In general the real benefit with RDNA is the flexibility.
Depending on the code Wave32 or Wave64 is better.
AMD since at least the R600 from 2007 used Wave64, while Nvidia uses Wave32.
Intel is much more flexible, they have (had) Wave4x2 (not anymore iirc) , Wave8, Wave16 and Wave32.
From the energy perspective it's more efficient to have one program pointer for 64 items and issuing 64 items vs. 2x32.
You pay less front-end overhead for larger Wavefronts than for smaller one.
There is also code where you might have less computing overhead with larger Wavefronts than with smaller ones.
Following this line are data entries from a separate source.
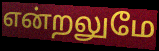
என்றலுமே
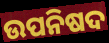
ଉପନିଷଦ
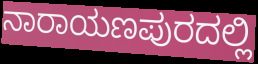
ನಾರಾಯಣಪುರದಲ್ಲಿ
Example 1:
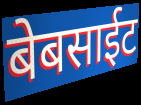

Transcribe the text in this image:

बेबसाईट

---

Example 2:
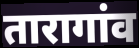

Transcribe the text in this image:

तारागांव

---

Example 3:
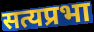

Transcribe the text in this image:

सत्यप्रभा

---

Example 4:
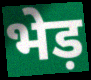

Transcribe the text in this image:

भेड़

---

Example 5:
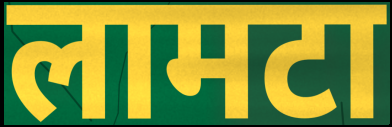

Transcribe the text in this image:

लामटा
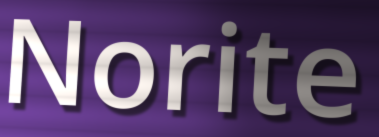
Norite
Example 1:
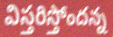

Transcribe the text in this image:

విస్తరిస్తోందన్న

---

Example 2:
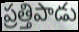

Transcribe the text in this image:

ప్రత్తిపాడు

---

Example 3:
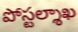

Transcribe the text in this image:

పోస్టల్శాఖ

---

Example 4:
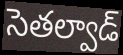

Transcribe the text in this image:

సెతల్వాడ్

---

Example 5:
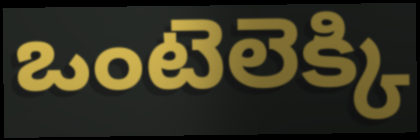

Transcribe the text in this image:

ఒంటెలెక్కి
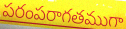
పరంపరాగతముగా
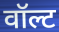
वॉल्ट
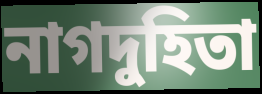
নাগদুহিতা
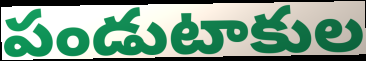
పండుటాకుల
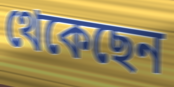
থেকেছেন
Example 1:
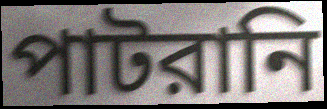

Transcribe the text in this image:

পাটরানি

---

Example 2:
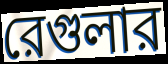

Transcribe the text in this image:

রেগুলার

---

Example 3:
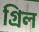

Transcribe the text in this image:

গ্রিল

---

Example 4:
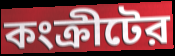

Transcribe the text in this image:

কংক্রীটের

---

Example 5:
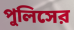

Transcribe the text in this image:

পুলিসের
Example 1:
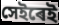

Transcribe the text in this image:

সেইৰেই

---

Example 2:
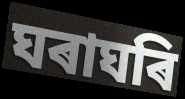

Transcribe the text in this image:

ঘৰাঘৰি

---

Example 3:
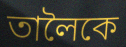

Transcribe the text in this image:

তালৈকে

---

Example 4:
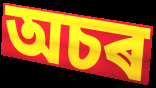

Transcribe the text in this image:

অচৰ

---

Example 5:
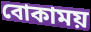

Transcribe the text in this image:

বোকাময়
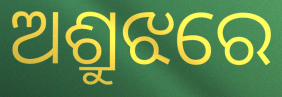
ଅଶ୍ରୁଝରେ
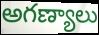
అగణ్యాలు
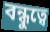
বন্ধুত্বে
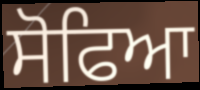
ਸੋਫਿਆ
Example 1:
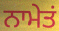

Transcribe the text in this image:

ਨਾਮੇਤਂ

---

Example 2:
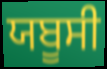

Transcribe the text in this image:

ਯਬੂਸੀ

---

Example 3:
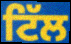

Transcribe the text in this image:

ਟਿੱਲ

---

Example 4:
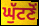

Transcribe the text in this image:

ਘੁੱਟਣੋਂ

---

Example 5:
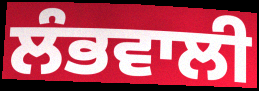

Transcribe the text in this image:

ਲੰਭਵਾਲੀ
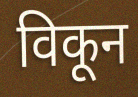
विकून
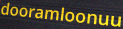
dooramloonuu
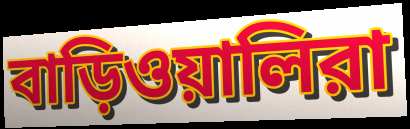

On the other side large Wavefronts take up more registers and have a longer resource lifetime if the architecture isn't computing all elements at once.
Also branching costs are (much) higher with larger Wavefronts:
In the worst case only one thread of 64 might do something, so the unit utilization is at 1/64 while with Wave32 it is at least at 1/32.
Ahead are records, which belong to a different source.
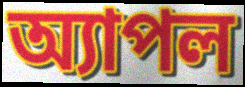
অ্যাপল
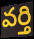
వర్తి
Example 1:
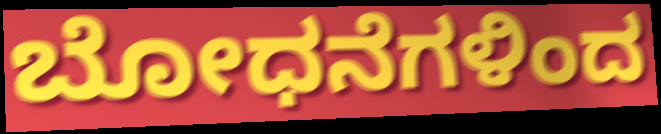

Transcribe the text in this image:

ಬೋಧನೆಗಳಿಂದ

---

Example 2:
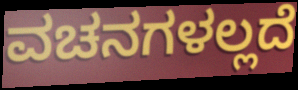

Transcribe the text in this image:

ವಚನಗಳಲ್ಲದೆ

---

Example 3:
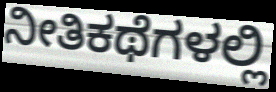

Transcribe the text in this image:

ನೀತಿಕಥೆಗಳಲ್ಲಿ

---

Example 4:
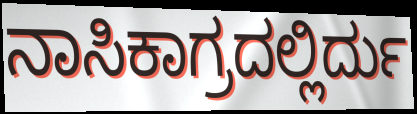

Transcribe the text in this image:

ನಾಸಿಕಾಗ್ರದಲ್ಲಿರ್ದು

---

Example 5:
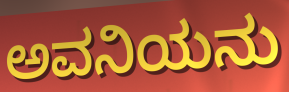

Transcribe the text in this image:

ಅವನಿಯನು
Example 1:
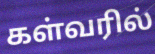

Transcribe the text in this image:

கள்வரில்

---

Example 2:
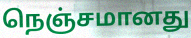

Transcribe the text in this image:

நெஞ்சமானது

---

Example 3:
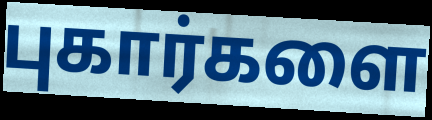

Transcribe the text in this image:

புகார்களை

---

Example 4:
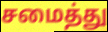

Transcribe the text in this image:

சமைத்து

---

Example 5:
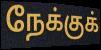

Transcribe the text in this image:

நேக்குக்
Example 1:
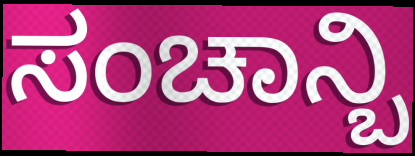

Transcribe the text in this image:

ಸಂಚಾನ್ಬಿ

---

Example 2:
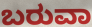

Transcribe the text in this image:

ಬರುವಾ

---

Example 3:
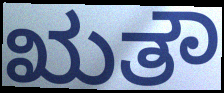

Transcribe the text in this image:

ಋತೌ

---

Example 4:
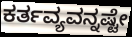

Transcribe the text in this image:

ಕರ್ತವ್ಯವನ್ನಷ್ಟೇ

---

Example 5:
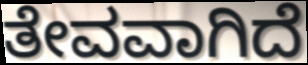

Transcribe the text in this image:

ತೇವವಾಗಿದೆ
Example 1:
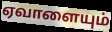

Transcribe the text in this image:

ஏவாளையும்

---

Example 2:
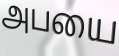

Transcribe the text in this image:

அபயை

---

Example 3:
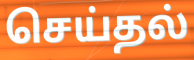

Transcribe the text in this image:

செய்தல்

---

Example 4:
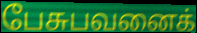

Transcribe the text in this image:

பேசுபவனைக்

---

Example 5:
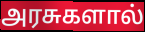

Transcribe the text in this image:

அரசுகளால்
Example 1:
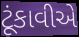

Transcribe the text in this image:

ટૂંકાવીએ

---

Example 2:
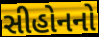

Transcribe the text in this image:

સીહોનનો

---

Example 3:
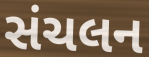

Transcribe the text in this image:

સંચલન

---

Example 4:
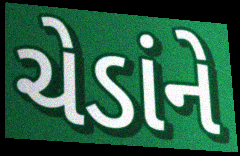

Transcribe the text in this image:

ચેડાંને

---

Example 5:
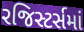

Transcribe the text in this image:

રજિસ્ટર્સમાં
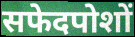
सफेदपोशों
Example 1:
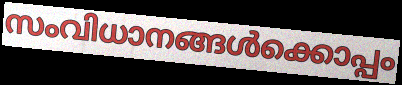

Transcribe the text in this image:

സംവിധാനങ്ങൾക്കൊപ്പം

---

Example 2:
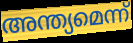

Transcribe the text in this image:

അന്ത്യമെന്ന്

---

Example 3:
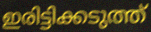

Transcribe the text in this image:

ഇരിട്ടിക്കടുത്ത്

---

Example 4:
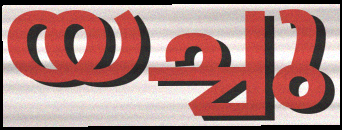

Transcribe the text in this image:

യച്ചു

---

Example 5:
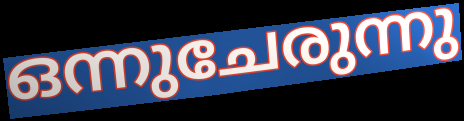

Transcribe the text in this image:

ഒന്നുചേരുന്നു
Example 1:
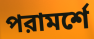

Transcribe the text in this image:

পরামর্শে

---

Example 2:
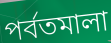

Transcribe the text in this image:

পর্বতমালা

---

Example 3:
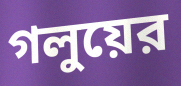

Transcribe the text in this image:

গলুয়ের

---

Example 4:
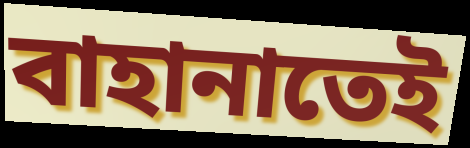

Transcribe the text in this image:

বাহানাতেই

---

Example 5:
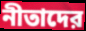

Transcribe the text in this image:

নীতাদের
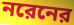
নরেনের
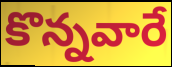
కొన్నవారే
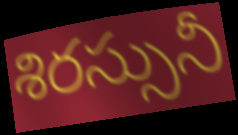
శిరస్సునీ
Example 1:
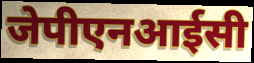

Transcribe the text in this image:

जेपीएनआईसी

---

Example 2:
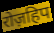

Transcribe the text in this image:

रोज़हिप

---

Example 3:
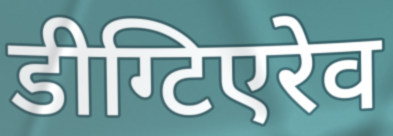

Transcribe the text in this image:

डीग्टिएरेव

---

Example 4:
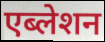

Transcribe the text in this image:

एब्लेशन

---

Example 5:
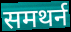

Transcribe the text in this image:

समथर्न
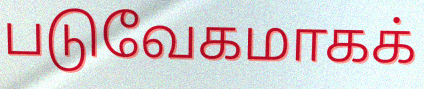
படுவேகமாகக்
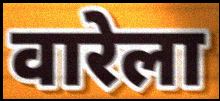
वारेला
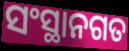
ସଂସ୍ଥାନଗତ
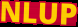
NLUP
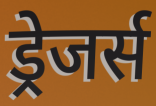
ड्रेजर्स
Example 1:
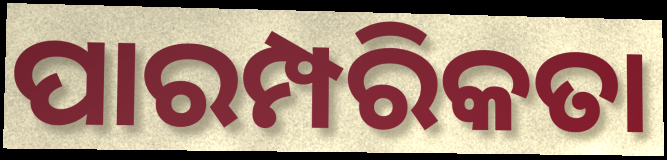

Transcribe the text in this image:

ପାରମ୍ପରିକତା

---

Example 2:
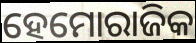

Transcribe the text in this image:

ହେମୋରାଜିକ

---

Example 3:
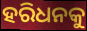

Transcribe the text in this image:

ହରିଧନକୁ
With RDNA AMD has the choice to use either Wave mode depending on when it's more efficient in comparison to the other one.
In comparison to GCN RDNA brings some pros and cons.
For Wave64 the pro stuff is that AMD can change quicker to a new Wavefront, also the register-file per SIMD for one Wavefront is now 128KB large in contrast to 64KB.
A negative aspect is the latency, for dependent instructions RDNA needs 5 clock cycles, so you would need at least three Wave64 to mask the waiting time.
GCN can be occupied with just one Wave64.
But all of that is very low level stuff and depends on a lot of factors.
Especially for a layman it's hard to say how much of a benefit or disadvantage X vs. Y is in practise.